**** The data
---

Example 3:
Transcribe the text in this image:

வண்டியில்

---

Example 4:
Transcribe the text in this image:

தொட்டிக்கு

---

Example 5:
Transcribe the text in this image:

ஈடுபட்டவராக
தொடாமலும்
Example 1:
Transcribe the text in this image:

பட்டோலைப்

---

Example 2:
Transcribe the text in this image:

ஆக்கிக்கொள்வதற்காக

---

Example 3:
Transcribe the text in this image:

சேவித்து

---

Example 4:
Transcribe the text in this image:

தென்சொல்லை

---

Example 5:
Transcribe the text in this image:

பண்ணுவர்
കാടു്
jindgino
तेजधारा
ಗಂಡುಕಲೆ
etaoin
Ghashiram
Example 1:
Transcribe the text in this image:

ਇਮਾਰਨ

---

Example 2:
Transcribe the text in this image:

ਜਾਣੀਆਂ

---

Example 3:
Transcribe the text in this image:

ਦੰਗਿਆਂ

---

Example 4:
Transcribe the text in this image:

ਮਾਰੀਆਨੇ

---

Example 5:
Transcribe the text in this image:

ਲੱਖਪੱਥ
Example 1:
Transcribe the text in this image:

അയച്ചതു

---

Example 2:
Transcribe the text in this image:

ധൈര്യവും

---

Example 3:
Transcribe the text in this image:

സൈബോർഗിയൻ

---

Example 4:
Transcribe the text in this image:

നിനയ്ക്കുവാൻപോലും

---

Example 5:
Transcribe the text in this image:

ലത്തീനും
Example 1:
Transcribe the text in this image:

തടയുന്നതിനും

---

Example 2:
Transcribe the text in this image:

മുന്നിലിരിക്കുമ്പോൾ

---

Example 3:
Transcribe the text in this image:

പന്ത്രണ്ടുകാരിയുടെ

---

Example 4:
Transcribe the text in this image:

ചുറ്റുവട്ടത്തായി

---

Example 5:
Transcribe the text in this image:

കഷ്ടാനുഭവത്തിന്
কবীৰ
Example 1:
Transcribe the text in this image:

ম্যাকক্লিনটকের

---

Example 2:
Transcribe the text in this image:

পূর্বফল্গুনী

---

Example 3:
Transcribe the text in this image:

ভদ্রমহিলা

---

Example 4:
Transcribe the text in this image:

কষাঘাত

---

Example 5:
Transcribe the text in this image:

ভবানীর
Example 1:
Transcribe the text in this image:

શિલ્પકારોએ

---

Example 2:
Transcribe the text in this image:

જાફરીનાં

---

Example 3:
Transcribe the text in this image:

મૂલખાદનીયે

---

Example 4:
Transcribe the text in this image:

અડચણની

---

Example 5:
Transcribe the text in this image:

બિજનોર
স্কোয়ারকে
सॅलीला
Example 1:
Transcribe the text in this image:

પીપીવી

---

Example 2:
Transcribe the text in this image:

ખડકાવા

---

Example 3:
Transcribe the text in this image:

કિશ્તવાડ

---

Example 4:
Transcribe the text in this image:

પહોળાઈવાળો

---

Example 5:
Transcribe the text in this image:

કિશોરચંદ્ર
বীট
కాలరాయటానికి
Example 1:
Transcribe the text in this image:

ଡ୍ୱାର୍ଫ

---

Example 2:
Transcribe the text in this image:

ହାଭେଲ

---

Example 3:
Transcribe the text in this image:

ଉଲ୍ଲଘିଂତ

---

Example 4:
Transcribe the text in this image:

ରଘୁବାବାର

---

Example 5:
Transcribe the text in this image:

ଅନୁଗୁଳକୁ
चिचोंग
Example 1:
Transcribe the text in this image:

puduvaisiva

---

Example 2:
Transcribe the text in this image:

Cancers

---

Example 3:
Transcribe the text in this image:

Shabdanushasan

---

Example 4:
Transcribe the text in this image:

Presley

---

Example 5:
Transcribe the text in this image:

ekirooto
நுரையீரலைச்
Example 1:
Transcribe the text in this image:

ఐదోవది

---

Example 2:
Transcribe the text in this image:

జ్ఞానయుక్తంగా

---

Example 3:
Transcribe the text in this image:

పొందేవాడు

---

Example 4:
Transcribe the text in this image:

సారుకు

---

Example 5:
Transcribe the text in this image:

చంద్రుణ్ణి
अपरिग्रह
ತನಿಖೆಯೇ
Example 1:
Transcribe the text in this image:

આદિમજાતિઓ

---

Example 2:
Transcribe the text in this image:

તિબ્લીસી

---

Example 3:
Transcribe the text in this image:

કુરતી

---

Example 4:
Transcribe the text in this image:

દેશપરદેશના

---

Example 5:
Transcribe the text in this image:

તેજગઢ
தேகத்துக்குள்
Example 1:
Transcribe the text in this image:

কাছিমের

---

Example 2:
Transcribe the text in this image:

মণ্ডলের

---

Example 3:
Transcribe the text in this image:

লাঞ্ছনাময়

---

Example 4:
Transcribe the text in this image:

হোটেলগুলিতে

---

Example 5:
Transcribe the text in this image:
********
Your task: Transcribe every record verbatim.

Answer box:
---

Example 3:
Transcribe the text in this image:

வண்டியில்

---

Example 4:
Transcribe the text in this image:

தொட்டிக்கு

---

Example 5:
Transcribe the text in this image:

ஈடுபட்டவராக
தொடாமலும்
Example 1:
Transcribe the text in this image:

பட்டோலைப்

---

Example 2:
Transcribe the text in this image:

ஆக்கிக்கொள்வதற்காக

---

Example 3:
Transcribe the text in this image:

சேவித்து

---

Example 4:
Transcribe the text in this image:

தென்சொல்லை

---

Example 5:
Transcribe the text in this image:

பண்ணுவர்
കാടു്
jindgino
तेजधारा
ಗಂಡುಕಲೆ
etaoin
Ghashiram
Example 1:
Transcribe the text in this image:

ਇਮਾਰਨ

---

Example 2:
Transcribe the text in this image:

ਜਾਣੀਆਂ

---

Example 3:
Transcribe the text in this image:

ਦੰਗਿਆਂ

---

Example 4:
Transcribe the text in this image:

ਮਾਰੀਆਨੇ

---

Example 5:
Transcribe the text in this image:

ਲੱਖਪੱਥ
Example 1:
Transcribe the text in this image:

അയച്ചതു

---

Example 2:
Transcribe the text in this image:

ധൈര്യവും

---

Example 3:
Transcribe the text in this image:

സൈബോർഗിയൻ

---

Example 4:
Transcribe the text in this image:

നിനയ്ക്കുവാൻപോലും

---

Example 5:
Transcribe the text in this image:

ലത്തീനും
Example 1:
Transcribe the text in this image:

തടയുന്നതിനും

---

Example 2:
Transcribe the text in this image:

മുന്നിലിരിക്കുമ്പോൾ

---

Example 3:
Transcribe the text in this image:

പന്ത്രണ്ടുകാരിയുടെ

---

Example 4:
Transcribe the text in this image:

ചുറ്റുവട്ടത്തായി

---

Example 5:
Transcribe the text in this image:

കഷ്ടാനുഭവത്തിന്
কবীৰ
Example 1:
Transcribe the text in this image:

ম্যাকক্লিনটকের

---

Example 2:
Transcribe the text in this image:

পূর্বফল্গুনী

---

Example 3:
Transcribe the text in this image:

ভদ্রমহিলা

---

Example 4:
Transcribe the text in this image:

কষাঘাত

---

Example 5:
Transcribe the text in this image:

ভবানীর
Example 1:
Transcribe the text in this image:

શિલ્પકારોએ

---

Example 2:
Transcribe the text in this image:

જાફરીનાં

---

Example 3:
Transcribe the text in this image:

મૂલખાદનીયે

---

Example 4:
Transcribe the text in this image:

અડચણની

---

Example 5:
Transcribe the text in this image:

બિજનોર
স্কোয়ারকে
सॅलीला
Example 1:
Transcribe the text in this image:

પીપીવી

---

Example 2:
Transcribe the text in this image:

ખડકાવા

---

Example 3:
Transcribe the text in this image:

કિશ્તવાડ

---

Example 4:
Transcribe the text in this image:

પહોળાઈવાળો

---

Example 5:
Transcribe the text in this image:

કિશોરચંદ્ર
বীট
కాలరాయటానికి
Example 1:
Transcribe the text in this image:

ଡ୍ୱାର୍ଫ

---

Example 2:
Transcribe the text in this image:

ହାଭେଲ

---

Example 3:
Transcribe the text in this image:

ଉଲ୍ଲଘିଂତ

---

Example 4:
Transcribe the text in this image:

ରଘୁବାବାର

---

Example 5:
Transcribe the text in this image:

ଅନୁଗୁଳକୁ
चिचोंग
Example 1:
Transcribe the text in this image:

puduvaisiva

---

Example 2:
Transcribe the text in this image:

Cancers

---

Example 3:
Transcribe the text in this image:

Shabdanushasan

---

Example 4:
Transcribe the text in this image:

Presley

---

Example 5:
Transcribe the text in this image:

ekirooto
நுரையீரலைச்
Example 1:
Transcribe the text in this image:

ఐదోవది

---

Example 2:
Transcribe the text in this image:

జ్ఞానయుక్తంగా

---

Example 3:
Transcribe the text in this image:

పొందేవాడు

---

Example 4:
Transcribe the text in this image:

సారుకు

---

Example 5:
Transcribe the text in this image:

చంద్రుణ్ణి
अपरिग्रह
ತನಿಖೆಯೇ
Example 1:
Transcribe the text in this image:

આદિમજાતિઓ

---

Example 2:
Transcribe the text in this image:

તિબ્લીસી

---

Example 3:
Transcribe the text in this image:

કુરતી

---

Example 4:
Transcribe the text in this image:

દેશપરદેશના

---

Example 5:
Transcribe the text in this image:

તેજગઢ
தேகத்துக்குள்
Example 1:
Transcribe the text in this image:

কাছিমের

---

Example 2:
Transcribe the text in this image:

মণ্ডলের

---

Example 3:
Transcribe the text in this image:

লাঞ্ছনাময়

---

Example 4:
Transcribe the text in this image:

হোটেলগুলিতে

---

Example 5:
Transcribe the text in this image:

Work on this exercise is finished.